Common Anti-Patterns

Anti-Pattern	Problem	Solution
*Using wildcard .com patterns	Allows access to entire internet, defeats purpose of network isolation	Use specific subdomains: *.npmjs.org, *.github.com, NOT *.com
Storing secrets in settings.json	Credentials committed to version control, shared across team insecurely	Store secrets in .env.local (gitignored), reference in config with documentation
Disabling network isolation without review	Prompt injection can exfiltrate code/data to attacker domains	NEVER set mode: unrestricted, always use whitelist approach
Not testing negative cases	Untrusted domains might be accessible due to config errors	Verify random websites are blocked: curl random-site.com should fail
Bypassing corporate proxy	Violates organizational policy, triggers security alerts, audit failures	Configure customProxy with corporate proxy settings, never use mode: none to circumvent

---

Conclusion

Network Security Setup is the foundational defense layer for AI-assisted development, protecting against the unique threat model where AI-generated code might contain malicious payloads from prompt injection attacks. By implementing trusted domain whitelisting, this skill ensures that even if an attacker successfully injects code, network isolation prevents data exfiltration to their command-and-control servers.

The skill balances security with developer productivity by maintaining curated lists of approved package registries, source control platforms, and CDN services. Enterprise deployments extend this with internal registries and corporate proxy configurations, enabling secure development in air-gapped or restricted network environments. The result is a zero-trust sandbox where legitimate development proceeds unimpeded while malicious network activity is blocked by default.
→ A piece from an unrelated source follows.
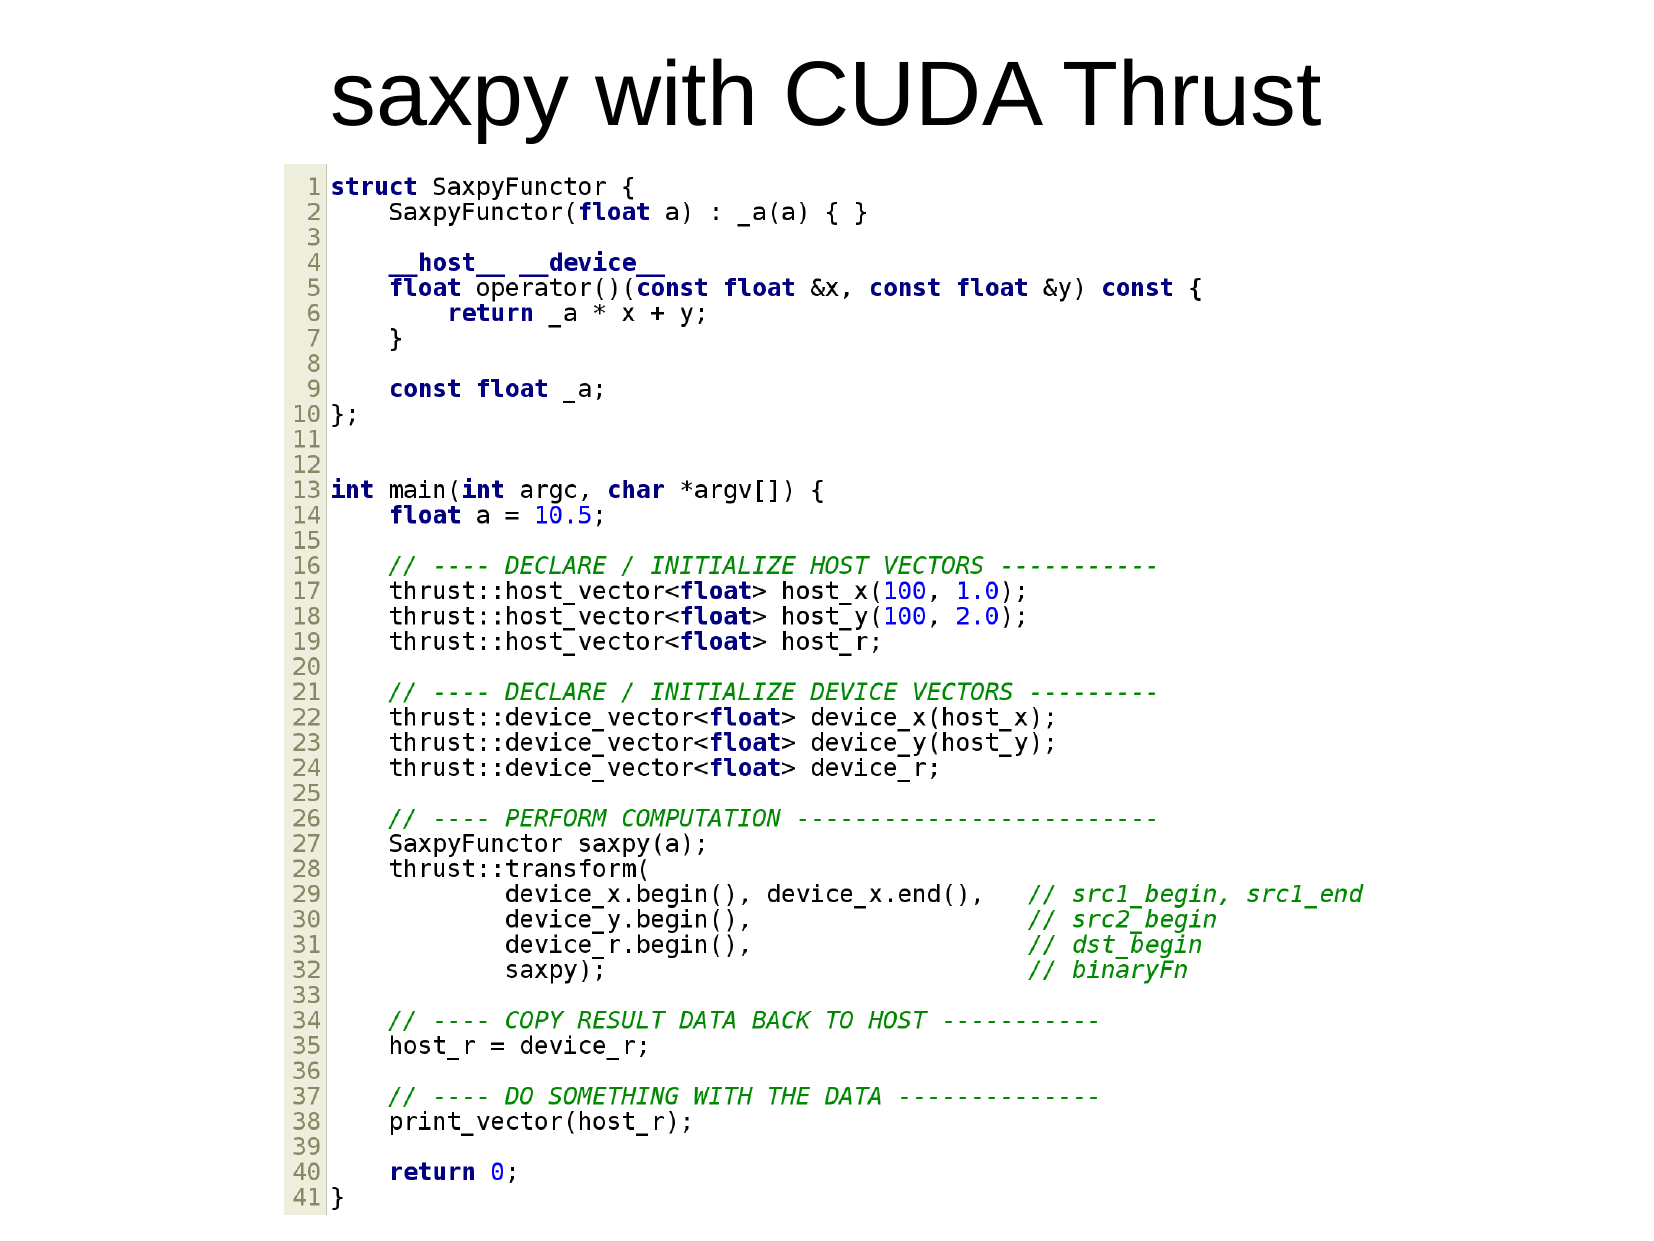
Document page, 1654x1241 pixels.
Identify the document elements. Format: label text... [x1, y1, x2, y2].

title saxpy with CUDA Thrust [82, 0, 1571, 198]
picture [284, 164, 1370, 1216]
Use this skill when configuring new Claude Code installations, hardening sandbox security for sensitive projects, or implementing corporate security policies for AI-assisted development. The validation checklist ensures configurations are correct before deployment, preventing both false positives (blocking legitimate development) and false negatives (allowing malicious traffic). Combined with secret separation principles, this skill establishes the security baseline required for production use of AI code generation tools.